If you had been making your way along Seven Sisters Road in Finsbury Park early in the twentieth century you would have noticed a large Union Jack flying over a restaurant sandwiched between the entrance to Finsbury Park and the London Hippodrome cinema.
Advert in Hornsey Journal 18 July 1896 (from the original held in the archives of the Hornsey Historical Society)

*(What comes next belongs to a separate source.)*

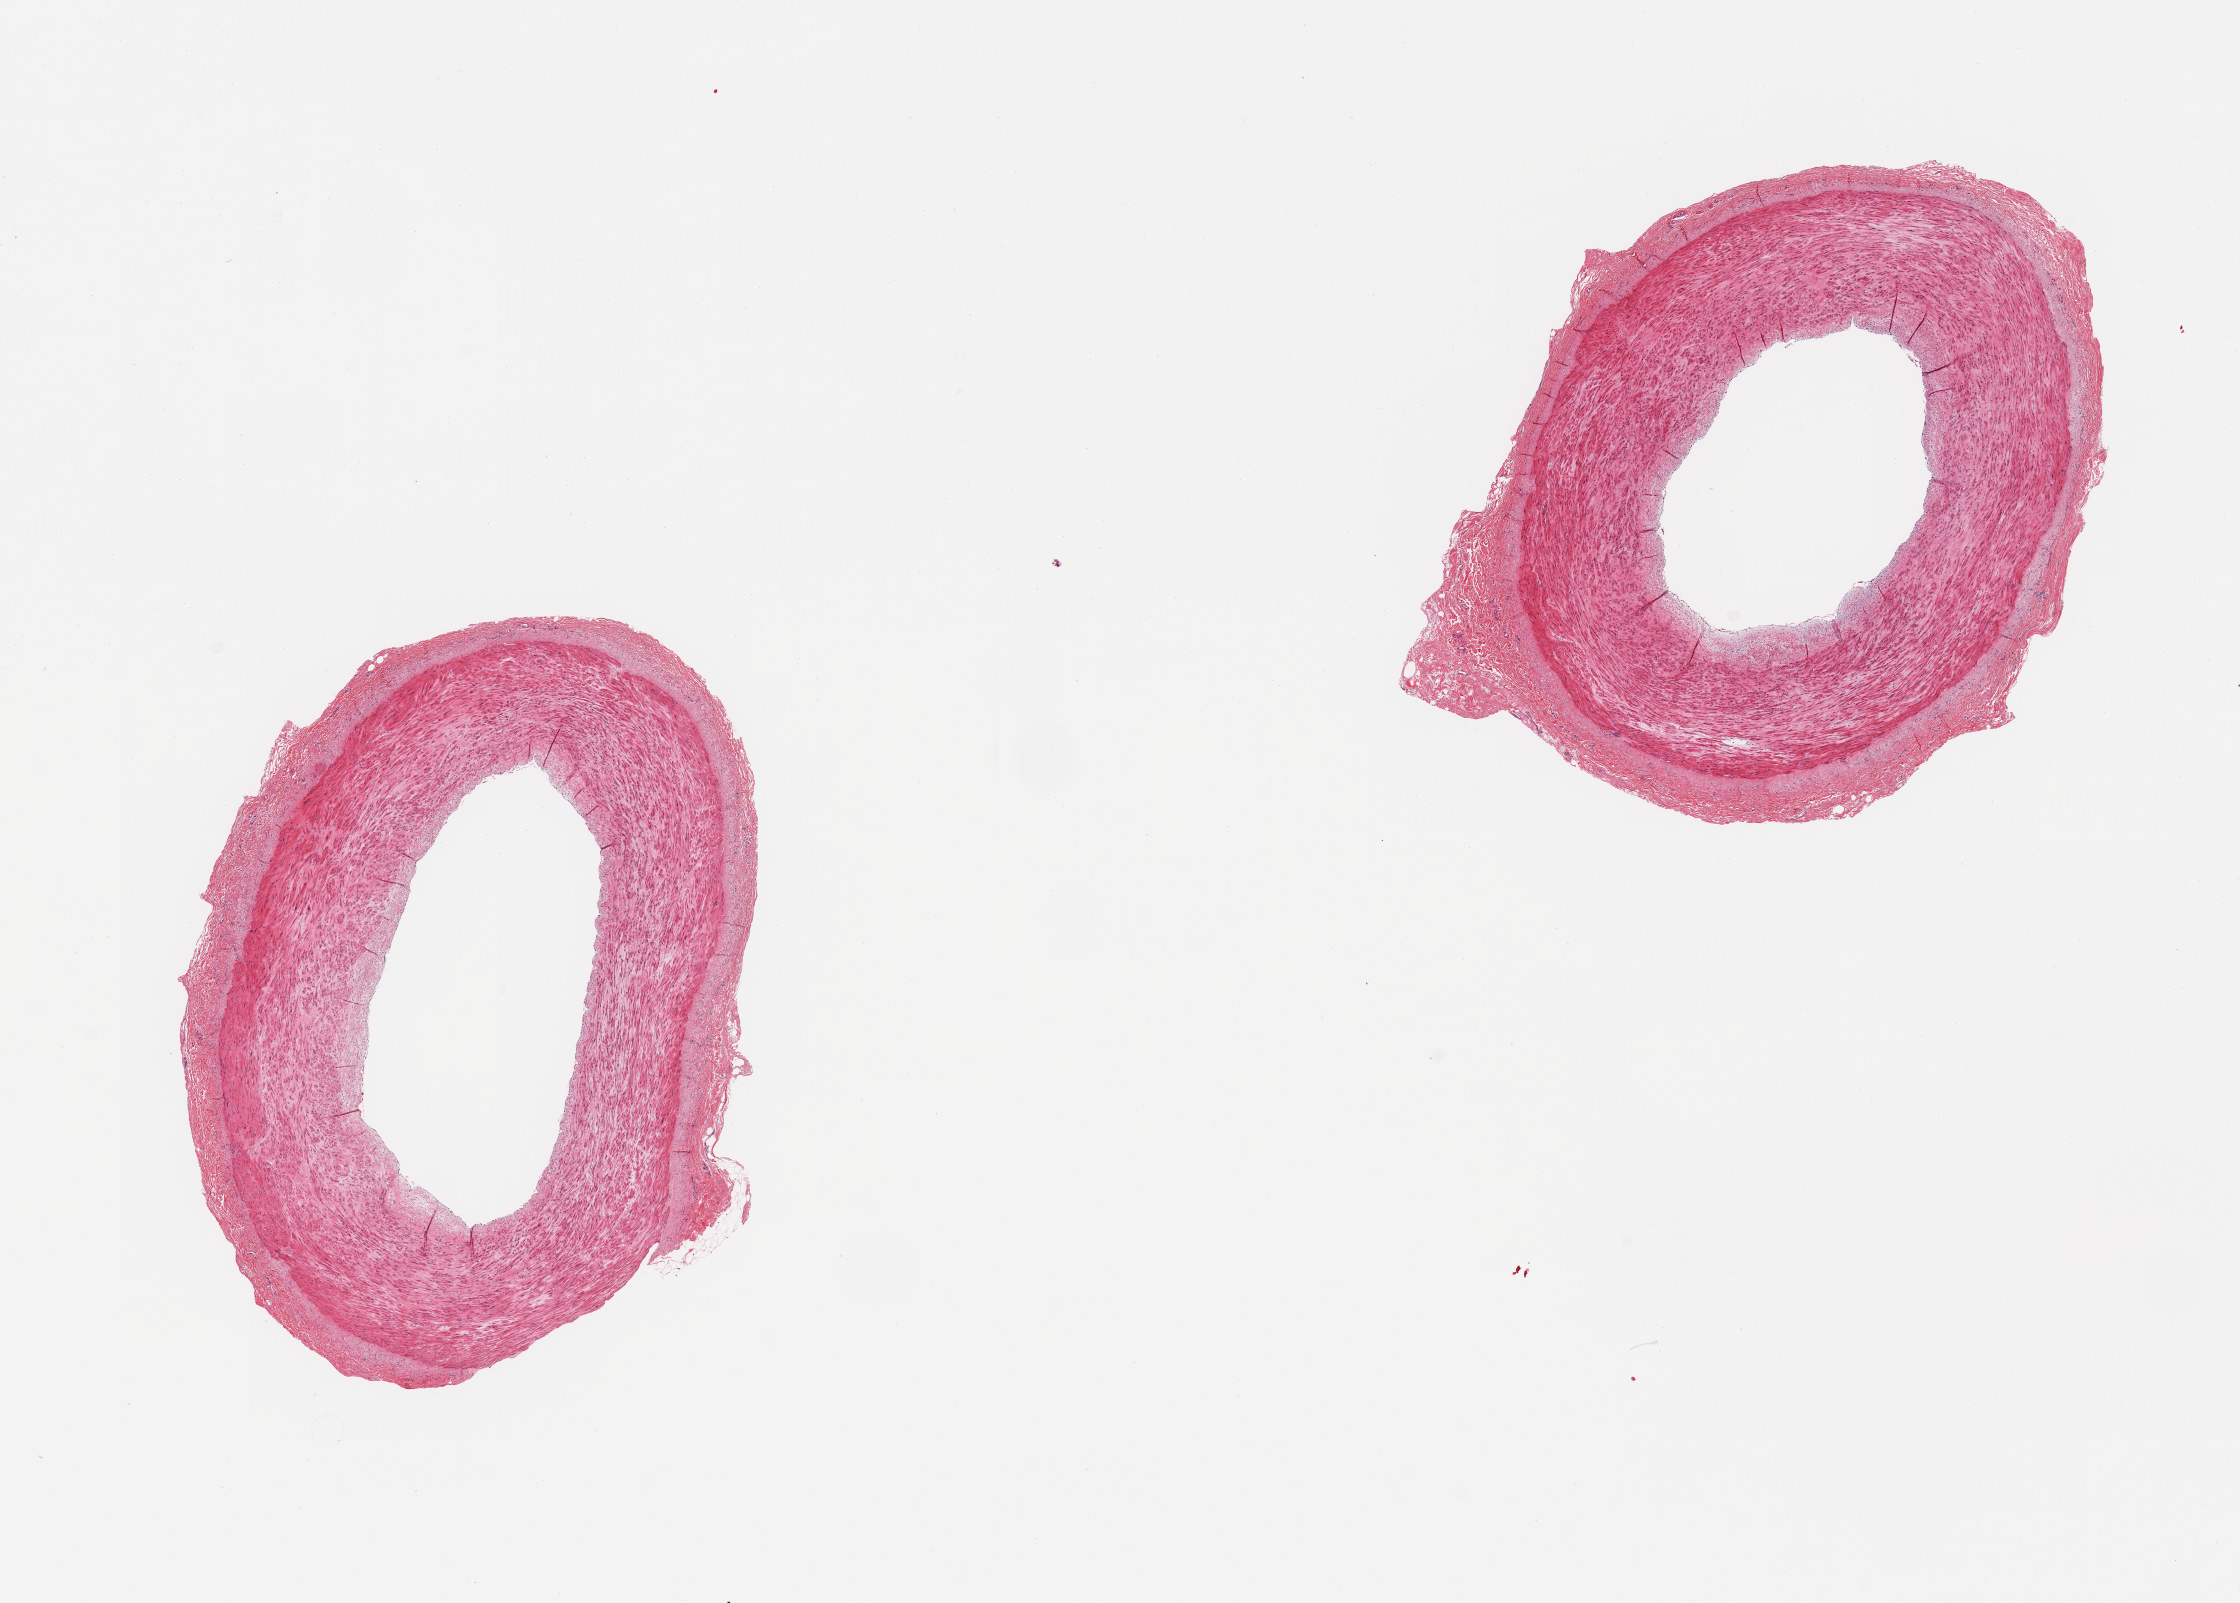
Digitized hematoxylin and eosin (H&E)-stained section, whole scanned area (about 17.7 x 12.7 mm, slide scanned at 20x) shown as a low-resolution overview; PAXgene-fixed, paraffin-embedded tissue; target tissue: tibial artery; donor tissue sample. Donor sex: male.
* pathologist's review note for this sample: 2 pieces; well trimmed, mild atherosclerosis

An article published in History Today traces the progress of Pietro Pazzi who emigrated from Italian Switzerland in 1870 and opened his Finsbury Park restaurant in 1874 with the help of loans from his family.
History Today says:
The location of Pietro’s establishment at 271 Seven Sisters Road was well chosen. Though it was then on the outer periphery of London and therefore, presumably, relatively cheap, it had enormous potential. Finsbury Park had opened just a few years earlier in 1869. Its station then marked the north-eastern limit of the suburban railway and tram network and what was to become the London underground system....Over the following years Pietro became a family man with a home in nearby Stroud Green Road, where his son Guerino was born in 1877 and his daughter Florida, or ‘Florrie’, in 1879, to be followed finally by his fifth child, Rosa, in 1883.
The full article tells of Pazzi's involvement in the politics of his homeland whilst running his Finsbury Park restaurant.
Pazzi died a wealthy man in 1914 and is buried, as ‘Peter Pazzi’, in one of the most prestigious locations in Highgate Cemetery, the Circle of Lebanon vaults, surrounded by the great and the good of England.